Огонек керосиновой лампы тихо колебался, большие тени горбатились на стенах комнаты.
Харченко закончил, сунул бумагу Булыге под нос, приказал:
— Вот, перепиши и распишись. И дату поставь.
Пока Булыга переписывал признание, особист курил, размеренно ходил по комнате и о чем-то думал. Потом вскинул голову, посмотрел на Булыгу:
— Переписал?
— Ага… вот распишусь только…
Майор забрал лист, перечитал, затем сложил вдвое и спрятал в карман кителя:
— Эта бумажка будет теперь лежать у меня. Воюй спокойно. До тех пор, пока ты будешь делать то, что я тебе скажу.
— А че делать-то надо?
— Это я тебе сейчас растолкую. Иди на место…
Булыга пересел на табурет, а Харченко водрузился за стол, глядел на Булыгу ястребиными охотничьими глазами:
— Говорят, долг платежом красен. Правильно говорят?
— Само собой… — отвел глаза в сторону Булыга.
— Так вот, будешь пару раз в месяц являться ко мне в штаб дивизии и составлять подробный отчет. Кто что говорит, кто кого ругает, кто что делает. И главное внимание обратишь на Твердохлебова и его ротных, особенно этого… вора в законе, Глымова. Будешь в батальоне глазами и ушами особого отдела. Ты рожу не криви, я тебя от расстрела спас, но в случае чего… бумажке этой я ход дам, и загремишь ты на четвертак лагерей! Это в лучшем случае, если трибунал добрый окажется…
— Я не кривлю… я согласный.
— И расчудесно, Олег! — повеселел майор Харченко. — И по такому случаю…
Он выдвинул ящик стола, достал оттуда бутылку самогона, закупоренную кукурузным огрызком, две кружки, луковицу, краюху хлеба. Ловко нарезал хлеб, ножом развалил пополам луковицу, разлил самогон по кружкам, скомандовал:
— Бери, не тушуйся. Будем друзьями и соратниками.
Чокнувшись, выпили, захрустели луком.
— Хорош самогончик… — Харченко утер слезу. — Люблю, когда до печенок достает…
— И долго мне в стукачах ходить? — думая о своем, спросил Булыга.
— Не горюй, морская пехота! — усмехнулся Харченко, — Ты мне на комбата материал дай. И через пару-тройку месяцев я тебе погоны верну, и поедешь с чистой биографией в родную часть. Главное, материал дай!
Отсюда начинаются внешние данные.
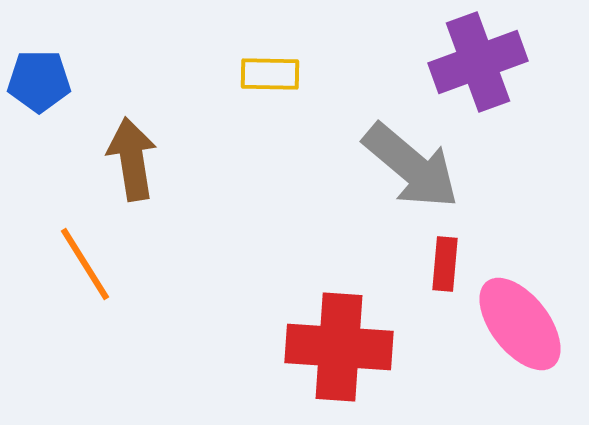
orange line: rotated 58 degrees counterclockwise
— Чего это ты, майор, решил комбата закопать? — захмелев, нахально спросил Булыга.
— А вражина он, — со сдержанной злобой ответил Харченко. — Не наш человек — нутром чувствую! А для чего я партией и советской властью на эту должность определен? Чтобы таких вот тайных врагов на чистую воду выводить! И я его выведу! — Харченко ударил кулаком по столу. — И ты мне в этом святом деле поможешь! Поможешь?
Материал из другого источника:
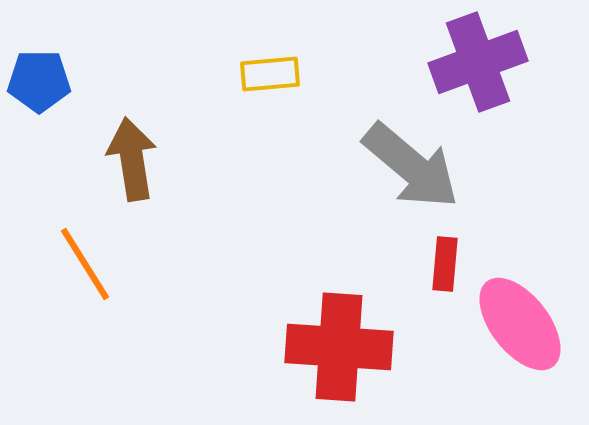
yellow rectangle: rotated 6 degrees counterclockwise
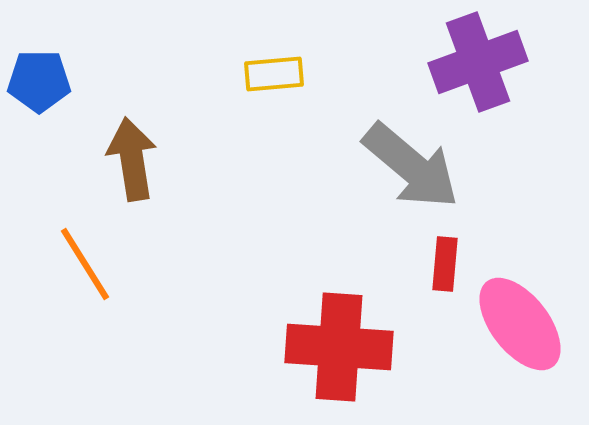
yellow rectangle: moved 4 px right
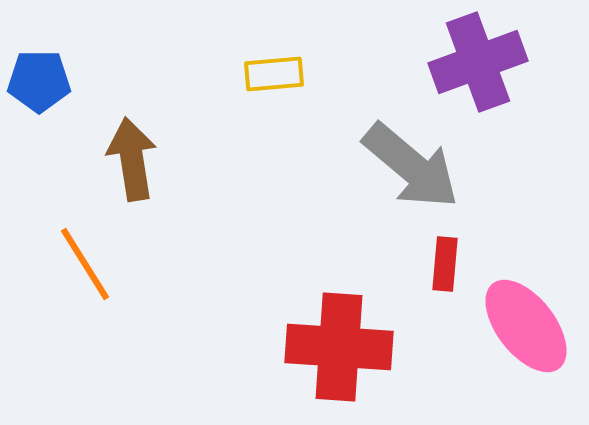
pink ellipse: moved 6 px right, 2 px down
— Помогу… — опустив голову, глухо ответил Булыга.
— Ну, тогда давай еще по одной. — И начальник особого отдела принялся разливать самогон по кружкам.
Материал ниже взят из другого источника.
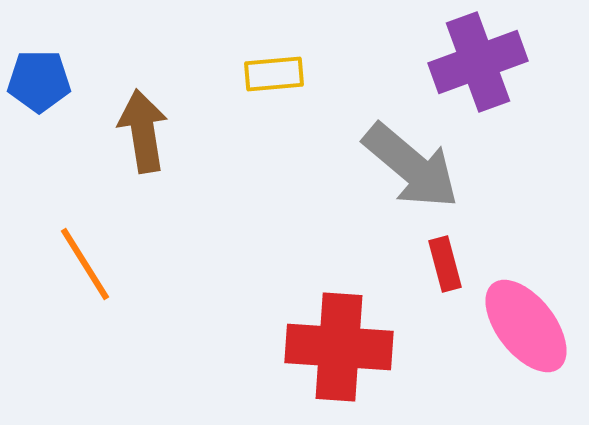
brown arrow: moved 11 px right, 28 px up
В полуразрушенном доме ночевали человек двадцать штрафников из роты Глымова. Кто-то спал, расположившись вдоль стен, на охапках соломы, на тюфяках, найденных в брошенных домах. Другие еще курили, разговаривали. Где-то за домом губная гармошка играла простую заунывную мелодию. Рассвет серел за окном.